Au regard de cette dernière exigence, la déchéance du droit aux intérêts prononcée à l'encontre du prêteur doit donc également comprendre les intérêts au taux légal.
Il convient, en conséquence, d'écarter toute application des articles 1231-6 et 1231-7 du code civil et L 313-3 du code monétaire et financier et de dire que les sommes dues au prêteur ne produiront aucun intérêt, même au taux légal.
Les sommes dues se limiteront par conséquent à la somme de 5195,74 euros, correspondant à la différence entre le montant effectivement débloqué au profit de M. [N] [X] (7894,27 euros) et celui des règlements effectués par ce dernier (2698,53 euros).

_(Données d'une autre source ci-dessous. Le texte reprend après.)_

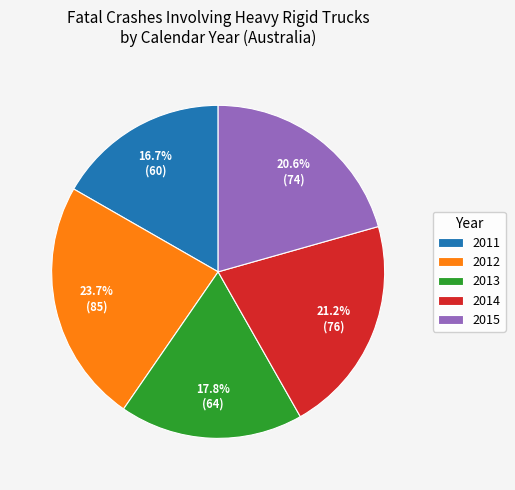

Count the number of slices in the pie.

5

Sur les délais de paiement
En application de l'article 1343-5, du code civil, le juge peut, compte tenu de la situation du débiteur et en considération des besoins du créancier, reporter ou échelonner, dans la limite de deux années, le paiement des sommes dues.
En l'espèce, au regard de la situation de M. [N] [X], il convient de lui accorder des délais de paiement, selon les modalités visées au dispositif de la présente décision.
Sur les frais du procès et l'exécution provisoire
En application de l'article 696 du code de procédure civile, M. [N] [X], qui succombe à l'instance, sera condamné aux dépens.
L’équité commande par ailleurs de le condamner à payer à la société CAISSE DE CREDIT MUTUEL LA TOUR DE SALVAGNY la somme de 200 euros, au titre des frais non compris dans les dépens, en application des dispositions de l’article 700 du code de procédure civile.
Enfin, il sera rappelé l’exécution provisoire de la présente décision, conformément à l'article 514 du code de procédure civile.